And so, it helps define the priorities and clarify visions that have a virtue of its own.   The moral measure of those actions is how the students most in need are noticed, helped to be heard, have their needs honored, and are served.   In reality, spirituality is an essential understanding that of our total way of living; it is a vital awareness that pervades all aspects of our lives.  Heart-sets and soul-sets are as important as mind-sets.  They all matter!  They aren’t divorced from each other.  They come in a set! They’re can’t be broken up.  They’re all intertwined, influencing and being influenced by each other.  I’ll just say for now that they all have a “real world” practical consequence.  Diary, didn’t someone say “A house divided cannot stand?”  Well, I say a person divided cannot fully function as a human being, and strive to become who she or he is capable of becoming.

## Instructions to follow
Update the passage on spirituality from the part that opens with "And so, it helps" through the part that closes with "capable of becoming.", putting "faith" in place of "spirituality".

## Information given

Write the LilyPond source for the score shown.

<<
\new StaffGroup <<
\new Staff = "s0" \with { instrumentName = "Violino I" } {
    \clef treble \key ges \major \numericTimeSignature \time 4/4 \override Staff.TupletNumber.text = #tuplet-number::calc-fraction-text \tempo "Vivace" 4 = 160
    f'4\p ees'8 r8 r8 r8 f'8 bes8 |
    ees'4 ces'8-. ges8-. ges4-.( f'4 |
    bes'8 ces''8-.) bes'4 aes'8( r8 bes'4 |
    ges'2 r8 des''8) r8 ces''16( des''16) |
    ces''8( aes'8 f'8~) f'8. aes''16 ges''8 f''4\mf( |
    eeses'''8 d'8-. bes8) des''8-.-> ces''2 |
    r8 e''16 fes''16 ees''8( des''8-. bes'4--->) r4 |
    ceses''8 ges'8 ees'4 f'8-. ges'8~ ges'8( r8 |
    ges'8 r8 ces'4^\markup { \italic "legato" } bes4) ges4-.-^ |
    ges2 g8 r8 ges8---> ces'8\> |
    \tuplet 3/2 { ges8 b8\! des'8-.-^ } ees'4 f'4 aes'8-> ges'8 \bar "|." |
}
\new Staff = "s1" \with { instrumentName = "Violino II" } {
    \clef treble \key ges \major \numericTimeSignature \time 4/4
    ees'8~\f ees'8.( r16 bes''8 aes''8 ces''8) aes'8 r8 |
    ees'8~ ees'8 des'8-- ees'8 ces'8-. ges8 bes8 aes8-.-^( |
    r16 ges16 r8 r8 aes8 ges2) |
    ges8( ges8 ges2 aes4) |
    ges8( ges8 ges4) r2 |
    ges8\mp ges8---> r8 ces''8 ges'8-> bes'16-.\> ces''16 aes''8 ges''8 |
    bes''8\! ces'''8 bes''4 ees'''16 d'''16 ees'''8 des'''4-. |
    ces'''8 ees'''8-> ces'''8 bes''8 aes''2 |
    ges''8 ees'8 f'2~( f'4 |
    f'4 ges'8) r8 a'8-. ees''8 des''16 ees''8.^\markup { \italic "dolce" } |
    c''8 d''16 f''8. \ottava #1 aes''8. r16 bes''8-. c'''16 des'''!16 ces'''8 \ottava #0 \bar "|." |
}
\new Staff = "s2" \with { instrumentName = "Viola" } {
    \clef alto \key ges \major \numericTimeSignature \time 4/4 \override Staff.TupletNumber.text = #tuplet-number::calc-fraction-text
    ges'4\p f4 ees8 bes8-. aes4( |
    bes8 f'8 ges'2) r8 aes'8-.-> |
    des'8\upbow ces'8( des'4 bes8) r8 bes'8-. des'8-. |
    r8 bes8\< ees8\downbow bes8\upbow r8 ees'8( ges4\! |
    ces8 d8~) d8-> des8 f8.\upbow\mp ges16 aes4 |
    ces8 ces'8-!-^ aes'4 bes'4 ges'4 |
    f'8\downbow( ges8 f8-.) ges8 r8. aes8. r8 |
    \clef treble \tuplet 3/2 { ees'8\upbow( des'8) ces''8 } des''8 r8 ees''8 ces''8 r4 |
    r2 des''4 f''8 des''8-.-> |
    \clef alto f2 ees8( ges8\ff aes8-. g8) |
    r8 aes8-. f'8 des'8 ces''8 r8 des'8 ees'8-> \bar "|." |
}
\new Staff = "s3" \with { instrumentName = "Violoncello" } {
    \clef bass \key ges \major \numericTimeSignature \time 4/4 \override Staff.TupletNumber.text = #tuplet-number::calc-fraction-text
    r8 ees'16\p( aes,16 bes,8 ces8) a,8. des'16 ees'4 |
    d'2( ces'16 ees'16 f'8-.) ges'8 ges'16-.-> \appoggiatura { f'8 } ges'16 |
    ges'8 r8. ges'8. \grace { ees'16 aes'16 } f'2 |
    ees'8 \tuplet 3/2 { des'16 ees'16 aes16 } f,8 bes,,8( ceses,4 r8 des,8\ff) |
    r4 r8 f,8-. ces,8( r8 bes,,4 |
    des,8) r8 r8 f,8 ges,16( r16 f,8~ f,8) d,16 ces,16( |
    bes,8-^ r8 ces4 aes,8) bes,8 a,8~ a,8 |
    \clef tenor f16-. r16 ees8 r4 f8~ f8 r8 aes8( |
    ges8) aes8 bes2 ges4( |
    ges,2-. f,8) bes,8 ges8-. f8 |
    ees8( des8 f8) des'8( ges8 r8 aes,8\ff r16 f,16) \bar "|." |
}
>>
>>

## Exercise output
And so, it helps define the priorities and clarify visions that have a virtue of its own.   The moral measure of those actions is how the students most in need are noticed, helped to be heard, have their needs honored, and are served.   In reality, faith is an essential understanding that of our total way of living; it is a vital awareness that pervades all aspects of our lives.  Heart-sets and soul-sets are as important as mind-sets.  They all matter!  They aren’t divorced from each other.  They come in a set! They’re can’t be broken up.  They’re all intertwined, influencing and being influenced by each other.  I’ll just say for now that they all have a “real world” practical consequence.  Diary, didn’t someone say “A house divided cannot stand?”  Well, I say a person divided cannot fully function as a human being, and strive to become who she or he is capable of becoming.